> _Task description_
Using the listing below, say how many of its lines hold "SilkS". Offer nothing beyond the number.
★ ★ ★
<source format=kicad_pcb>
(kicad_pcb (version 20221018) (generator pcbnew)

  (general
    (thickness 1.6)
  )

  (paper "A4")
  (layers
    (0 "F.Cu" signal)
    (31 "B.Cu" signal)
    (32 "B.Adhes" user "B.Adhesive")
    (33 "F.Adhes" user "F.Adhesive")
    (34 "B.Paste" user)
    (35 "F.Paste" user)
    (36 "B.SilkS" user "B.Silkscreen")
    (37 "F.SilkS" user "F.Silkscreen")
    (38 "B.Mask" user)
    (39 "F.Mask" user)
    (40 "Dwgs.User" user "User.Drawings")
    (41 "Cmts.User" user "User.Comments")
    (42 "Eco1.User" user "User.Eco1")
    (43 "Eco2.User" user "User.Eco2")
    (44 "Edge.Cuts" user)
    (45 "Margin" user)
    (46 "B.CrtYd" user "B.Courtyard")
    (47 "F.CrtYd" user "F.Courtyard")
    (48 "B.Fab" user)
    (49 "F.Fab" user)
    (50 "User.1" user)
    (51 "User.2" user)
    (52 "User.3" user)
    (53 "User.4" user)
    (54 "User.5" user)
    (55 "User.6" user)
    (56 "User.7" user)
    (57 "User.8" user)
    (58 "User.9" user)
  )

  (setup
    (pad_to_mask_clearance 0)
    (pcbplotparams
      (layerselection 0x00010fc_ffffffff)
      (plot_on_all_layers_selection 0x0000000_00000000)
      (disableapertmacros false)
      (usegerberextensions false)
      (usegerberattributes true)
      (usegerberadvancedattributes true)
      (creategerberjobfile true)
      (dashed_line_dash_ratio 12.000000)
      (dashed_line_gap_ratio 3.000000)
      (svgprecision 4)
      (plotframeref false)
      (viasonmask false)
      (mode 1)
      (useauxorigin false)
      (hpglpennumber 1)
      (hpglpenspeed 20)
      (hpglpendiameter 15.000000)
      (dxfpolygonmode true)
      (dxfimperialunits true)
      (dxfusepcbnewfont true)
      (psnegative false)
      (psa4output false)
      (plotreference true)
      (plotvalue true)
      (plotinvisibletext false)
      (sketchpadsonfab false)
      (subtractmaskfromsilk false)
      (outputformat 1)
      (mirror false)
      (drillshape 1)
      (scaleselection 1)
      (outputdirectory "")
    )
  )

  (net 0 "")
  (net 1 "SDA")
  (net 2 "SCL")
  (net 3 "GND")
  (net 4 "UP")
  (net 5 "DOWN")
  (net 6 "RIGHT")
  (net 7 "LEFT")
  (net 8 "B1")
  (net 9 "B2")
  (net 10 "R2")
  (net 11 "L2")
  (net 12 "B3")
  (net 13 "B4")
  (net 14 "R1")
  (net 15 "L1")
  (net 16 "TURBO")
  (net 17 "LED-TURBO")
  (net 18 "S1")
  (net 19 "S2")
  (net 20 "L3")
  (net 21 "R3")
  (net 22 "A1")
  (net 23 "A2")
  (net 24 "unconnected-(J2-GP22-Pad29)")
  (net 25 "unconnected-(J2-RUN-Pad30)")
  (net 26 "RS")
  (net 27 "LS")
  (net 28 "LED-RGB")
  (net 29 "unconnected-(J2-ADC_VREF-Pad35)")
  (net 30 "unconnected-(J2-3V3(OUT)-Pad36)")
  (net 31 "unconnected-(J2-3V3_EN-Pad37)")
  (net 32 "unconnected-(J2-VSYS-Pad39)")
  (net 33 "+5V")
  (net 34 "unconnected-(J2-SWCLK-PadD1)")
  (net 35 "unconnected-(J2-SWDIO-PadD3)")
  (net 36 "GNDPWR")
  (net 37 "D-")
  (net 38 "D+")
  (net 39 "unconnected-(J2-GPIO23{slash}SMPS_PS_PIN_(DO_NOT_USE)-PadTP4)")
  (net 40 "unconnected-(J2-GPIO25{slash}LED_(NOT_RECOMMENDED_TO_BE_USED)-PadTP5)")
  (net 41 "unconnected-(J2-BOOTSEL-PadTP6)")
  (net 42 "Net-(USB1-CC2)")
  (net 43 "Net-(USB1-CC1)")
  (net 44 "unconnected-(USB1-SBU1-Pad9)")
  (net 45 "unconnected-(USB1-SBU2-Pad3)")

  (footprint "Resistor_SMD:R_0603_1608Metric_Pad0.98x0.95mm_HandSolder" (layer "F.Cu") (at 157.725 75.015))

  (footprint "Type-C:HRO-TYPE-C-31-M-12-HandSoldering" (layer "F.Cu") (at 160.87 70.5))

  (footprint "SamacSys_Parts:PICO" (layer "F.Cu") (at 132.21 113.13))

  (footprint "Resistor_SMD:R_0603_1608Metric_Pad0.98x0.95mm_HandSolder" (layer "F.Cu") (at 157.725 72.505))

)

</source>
★ ★ ★
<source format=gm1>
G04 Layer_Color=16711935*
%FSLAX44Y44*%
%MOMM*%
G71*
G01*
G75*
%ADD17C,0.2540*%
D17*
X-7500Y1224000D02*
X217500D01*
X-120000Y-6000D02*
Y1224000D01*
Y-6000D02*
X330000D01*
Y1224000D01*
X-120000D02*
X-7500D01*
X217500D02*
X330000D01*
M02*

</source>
★ ★ ★
> _Exercise response_
2